──────── RECORD EXCERPTS

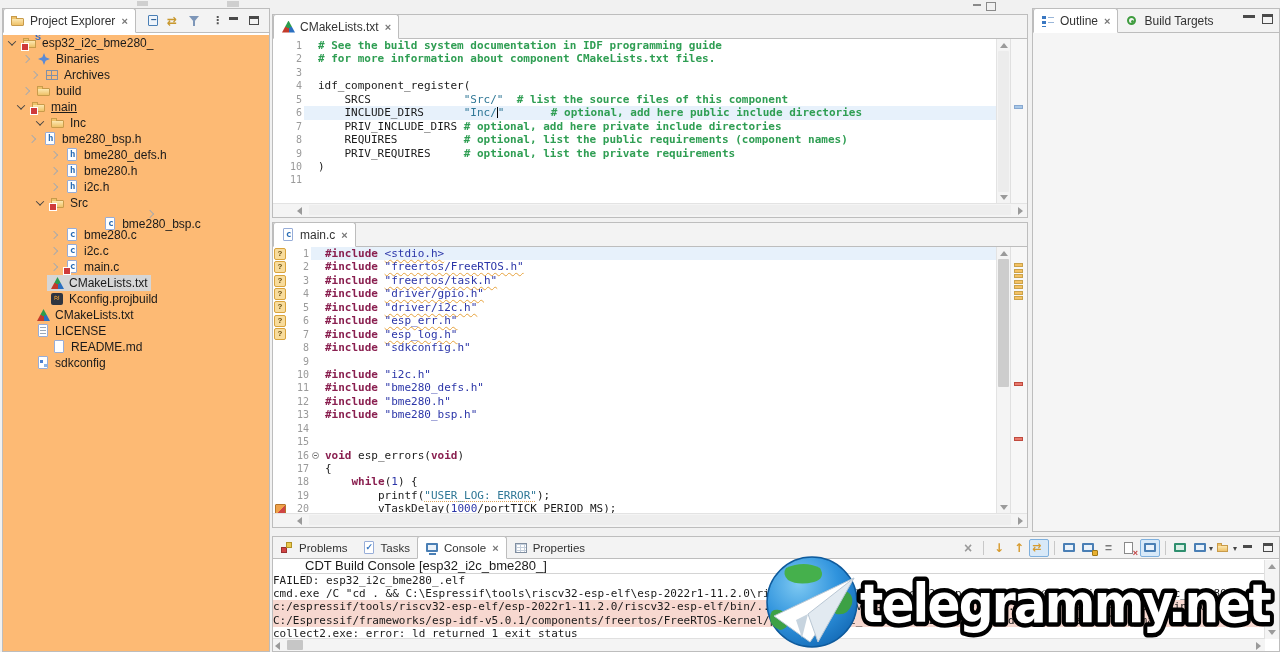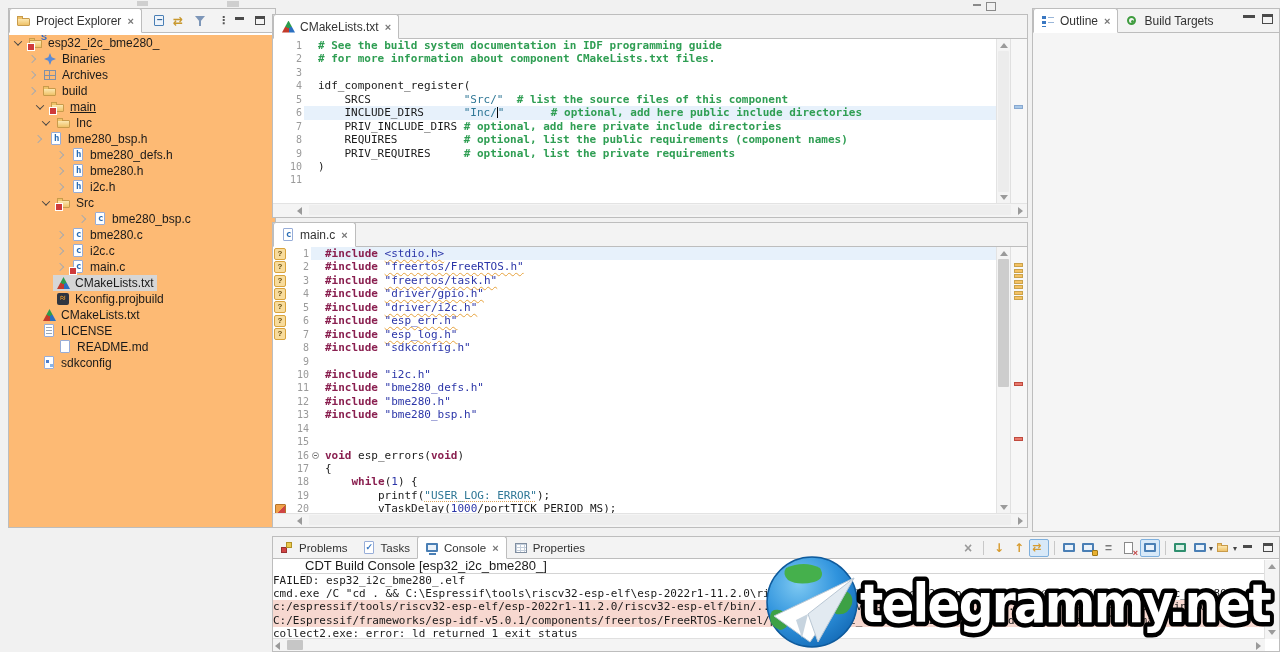--- a/index.html
+++ b/index.html
@@ -40,7 +40,7 @@
   .bdg-s{position:absolute;right:-3px;top:-4px;color:#2c66c9;font:bold 9px "Liberation Sans",sans-serif;z-index:2;}
   .bdg-s::before{content:"S";}
   
-  #explorer{left:8px;top:8px;width:268px;height:520px;}
+  #explorer{left:2px;top:8px;width:268px;height:644px;}
   .ptools{position:absolute;right:4px;top:4px;display:flex;align-items:center;}
   .pt{width:20px;height:16px;position:relative;display:inline-block;}
   .pt::before,.pt::after{position:absolute;box-sizing:border-box;}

────────────────

§ EXERCISE REQUIREMENTS
Across these entries, count each line where the string "right" shows up. Give only the count.

§ OUTPUT FOR THIS EXERCISE
2